I am reading the recent Leslie Smith paper instead of doing my homework (oops), and am confused by some of the talk about regularization.

It’s my understanding that “regularization” is what you do to keep the weights nicely bounded so that they don’t explode or vanish. Weight decay and learning an term to scale the weights by make total sense to me in this context.

However, the Smith paper (and others) talk about many other things as regularizers, including larger learning rates, and smaller batch sizes.

Does anyone have some intuition as to why larger learning rate/smaller batch sizes should be regularizers?

(NB: another Smith paper shows that learning rate and batch size are inversely related, I’m happy to believe that if large learning rate is a regularizer, then so is small batch size.)

Sure, I totally get how learning rate will find you broader minima, but that’s generalization and not regularization.

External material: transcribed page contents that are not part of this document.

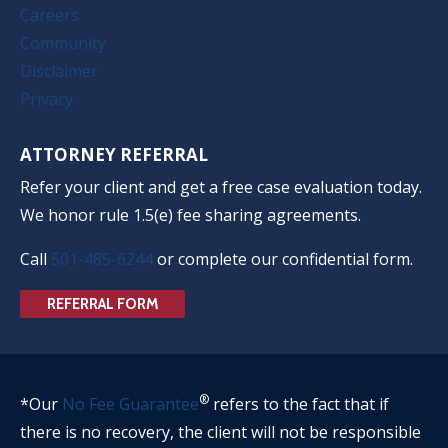
Careers
Community
Disclaimer
Privacy
ATTORNEY REFERRAL
Refer your client and get a free case evaluation today.
We honor rule 1.5(e) fee sharing agreements.
Call
501-485-6244
or complete our confidential form.
REFERRAL FORM
®
*Our
No Fee Guarantee
refers to the fact that if
there is no recovery, the client will not be responsible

I don’t see how that helps you keep the weights nicely bounded.

Maybe there is a connection between generalization and regularization which I am missing?

Oh, I wasn’t aware that regularization strictly referred to keeping the weights in check. I kind of though it was just a term to describe everything that helps prevent overfitting.

Err, see the paper: https://arxiv.org/abs/1711.00489
There is theory, which I think I would botch if I tried to explain it, but there is also experimental evidence which is what convinced me.